La cible: les riches, pas le climat
« 150 fois les mots impôt ou imposition, 35 fois le climat »
D’abord, les rapporteurs ont rappelé que la Commission de l’économie et des redevances avait rejeté l’initiative par 17 voix contre 8, de même que tout contre-projet. Les raisons évoquées recoupent celles du Conseil fédéral : problèmes économiques, manque à gagner fiscal, violation de droits constitutionnels, etc.
Au nom du Parti socialiste, Samuel Bendahan a entamé son exposé en dénonçant « la croissance vertigineuse des inégalités à travers le monde et en Suisse ». Le décor était ainsi posé : ce n’est le climat qui est au centre du projet des Jeunes socialistes, mais la lutte contre les riches. Le conseiller national Sidney Kamerzin (Le Centre/VS) n’a d’ailleurs pas manqué d’interpeller le vice-président du PS sur ce point : « Votre initiative concerne le climat, mais votre plaidoyer n’en a pas parlé. Le sujet de votre intervention est la lutte des classes ». Le quotidien 20 Minutes confirmait cette analyse, notant que selon le compte-rendu du débat , le mot «riche» a été prononcé 51 fois, «impôt» ou «imposition» 153 fois, alors que «climat» ou «climatique» seulement 35 fois et «écologique» huit fois.
On le savait, mais c’était une utile confirmation. Pour notre part, nous affirmons depuis longtemps que la lutte contre le dérèglement climatique est une feuille de vigne qui cache un autre projet, qui n’est rien d’autre que la lutte anticapitaliste.
Valeurs libérales, sérieusement ?
Samuel Bendahan a déploré aussi et le manque de « libéralisme » du système actuel, qui ne récompenserait pas le mérite, puisque que certains héritent sans avoir participé à la constitution de la fortune. S’il est doux d’entendre les termes « libéral » et « mérite » dans la bouche d’un éminent représentant du PS, on reste méfiant.
Plus étonnant encore : Samuel Bendahan a défendu un contre-projet à l’initiative dont il est lui-même, en compagnie de Cédric Wermuth et Mattea Meyer, l’un des auteurs. Il s’agirait de permettre la transmission d’une succession sans impôt si la fortune est le fruit du travail, mais pas si elle est le fruit d’un héritage. Le taux serait aussi inférieur. On imagine sans peine les mesures administratives nécessaires pour mettre en place une telle idée et vérifier que l'héritier n'a pas engagé sa fortune dans une activité économique. D'autre part, c’est un double discours. D’abord, on exige le maximum; ensuite on dilue complètement la demande. Ce n'est pas une base de discussion sérieuse.

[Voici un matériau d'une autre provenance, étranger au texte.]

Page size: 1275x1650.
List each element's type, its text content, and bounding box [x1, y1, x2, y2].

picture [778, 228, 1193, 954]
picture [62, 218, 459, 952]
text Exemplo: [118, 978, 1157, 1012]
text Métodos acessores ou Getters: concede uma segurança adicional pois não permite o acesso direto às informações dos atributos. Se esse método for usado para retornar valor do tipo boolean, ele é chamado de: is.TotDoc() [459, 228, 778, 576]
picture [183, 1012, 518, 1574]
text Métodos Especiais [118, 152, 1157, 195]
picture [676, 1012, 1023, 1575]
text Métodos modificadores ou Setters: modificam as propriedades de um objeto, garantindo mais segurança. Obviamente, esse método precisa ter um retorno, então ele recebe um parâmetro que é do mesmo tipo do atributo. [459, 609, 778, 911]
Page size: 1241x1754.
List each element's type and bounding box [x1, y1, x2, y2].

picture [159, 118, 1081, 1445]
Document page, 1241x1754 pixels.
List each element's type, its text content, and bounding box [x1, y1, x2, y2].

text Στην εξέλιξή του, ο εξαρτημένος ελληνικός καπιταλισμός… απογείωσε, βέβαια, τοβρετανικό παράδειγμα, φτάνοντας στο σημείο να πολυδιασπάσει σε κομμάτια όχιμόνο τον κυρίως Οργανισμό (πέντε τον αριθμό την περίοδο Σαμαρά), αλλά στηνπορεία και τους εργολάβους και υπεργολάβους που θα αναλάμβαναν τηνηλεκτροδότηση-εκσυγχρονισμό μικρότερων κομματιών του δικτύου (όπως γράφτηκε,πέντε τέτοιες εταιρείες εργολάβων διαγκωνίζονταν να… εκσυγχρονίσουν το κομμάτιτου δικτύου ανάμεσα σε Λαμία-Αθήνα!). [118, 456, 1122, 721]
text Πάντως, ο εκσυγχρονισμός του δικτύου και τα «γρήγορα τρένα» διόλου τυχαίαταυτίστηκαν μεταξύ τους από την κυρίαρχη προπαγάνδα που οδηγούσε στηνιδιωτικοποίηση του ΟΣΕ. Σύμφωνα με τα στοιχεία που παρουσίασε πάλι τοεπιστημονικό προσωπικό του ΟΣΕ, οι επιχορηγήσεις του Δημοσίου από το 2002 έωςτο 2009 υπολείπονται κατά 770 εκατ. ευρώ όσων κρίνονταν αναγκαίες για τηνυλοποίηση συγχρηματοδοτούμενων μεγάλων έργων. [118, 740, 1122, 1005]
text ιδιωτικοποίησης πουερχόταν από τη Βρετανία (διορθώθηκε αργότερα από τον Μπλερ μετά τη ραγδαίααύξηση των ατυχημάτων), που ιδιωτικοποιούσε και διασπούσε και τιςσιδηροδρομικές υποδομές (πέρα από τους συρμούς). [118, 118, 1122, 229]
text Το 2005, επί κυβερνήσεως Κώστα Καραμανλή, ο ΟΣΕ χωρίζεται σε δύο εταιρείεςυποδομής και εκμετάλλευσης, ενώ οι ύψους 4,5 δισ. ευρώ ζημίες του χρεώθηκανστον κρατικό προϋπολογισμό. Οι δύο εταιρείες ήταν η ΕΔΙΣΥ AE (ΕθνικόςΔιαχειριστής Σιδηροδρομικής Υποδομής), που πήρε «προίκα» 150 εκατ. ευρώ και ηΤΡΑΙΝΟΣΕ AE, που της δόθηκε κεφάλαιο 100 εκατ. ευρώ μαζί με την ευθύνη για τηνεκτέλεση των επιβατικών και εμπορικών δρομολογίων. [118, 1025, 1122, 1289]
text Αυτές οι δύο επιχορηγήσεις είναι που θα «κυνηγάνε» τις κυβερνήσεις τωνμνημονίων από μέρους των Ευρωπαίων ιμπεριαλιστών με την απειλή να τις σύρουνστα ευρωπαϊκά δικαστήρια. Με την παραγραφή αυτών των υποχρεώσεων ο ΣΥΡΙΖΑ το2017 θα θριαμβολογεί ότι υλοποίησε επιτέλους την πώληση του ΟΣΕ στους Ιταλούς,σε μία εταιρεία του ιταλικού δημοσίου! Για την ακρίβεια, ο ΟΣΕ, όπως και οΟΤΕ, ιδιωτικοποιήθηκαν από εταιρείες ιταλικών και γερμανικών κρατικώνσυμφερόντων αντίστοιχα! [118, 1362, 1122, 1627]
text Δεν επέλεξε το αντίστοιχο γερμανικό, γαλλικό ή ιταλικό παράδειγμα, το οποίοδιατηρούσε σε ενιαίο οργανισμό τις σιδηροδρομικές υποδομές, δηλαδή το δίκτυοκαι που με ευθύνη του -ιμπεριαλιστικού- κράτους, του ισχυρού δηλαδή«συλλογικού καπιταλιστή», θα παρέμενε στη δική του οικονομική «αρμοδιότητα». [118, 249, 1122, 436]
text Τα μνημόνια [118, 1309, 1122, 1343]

D’autres représentants du PS ont aussi proposé des alternatives, ce qui ne plaide malgré tout pas pour des propositions qui, au final, ciblent une frange de personnes en Suisse, personnes que l’on veut en outre empêcher par tous les moyens de quitter le territoire. L'initiative essaye de les enchaîner en Suisse, notamment par un impôt de départ (dont le Conseil fédéral a dit qu'il ne l'appliquera pas) et d'autres mesures coercitives.
Un discours qui fait malheureusement mouche
Question mérite, on doit en reconnaître un au Parti socialiste : celui de l’assiduité. Cela fait en effet des dizaines d’années qu’il dénonce des «riches toujours plus riches», des «inégalités toujours plus insupportables», malgré les faits et les statistiques qui démontrent le contraire. Marteler toujours les mêmes messages s'avère malheureusement efficace, car il a contaminé d'autres milieux.
Il serait bon que l’on sorte enfin des analyses caricaturales des «inégalités de fortune», qui ne disent rien en réalité de la situation financière des classes modestes ou moyennes. J’ai fait dans un article l’hypothèse de l’installation en Suisse des hommes les plus riches du monde et des conséquences mécaniquement «catastrophiques», en termes statistiques, qui en résulteraient. En réalité, les inégalités de fortune ne jouent pas de rôle négatif pour le citoyen, au contraire. L'article complet est ici: https://bit.ly/4bJsyXS
Le Conseil national reprend le traitement de l’initiative le 18 mars.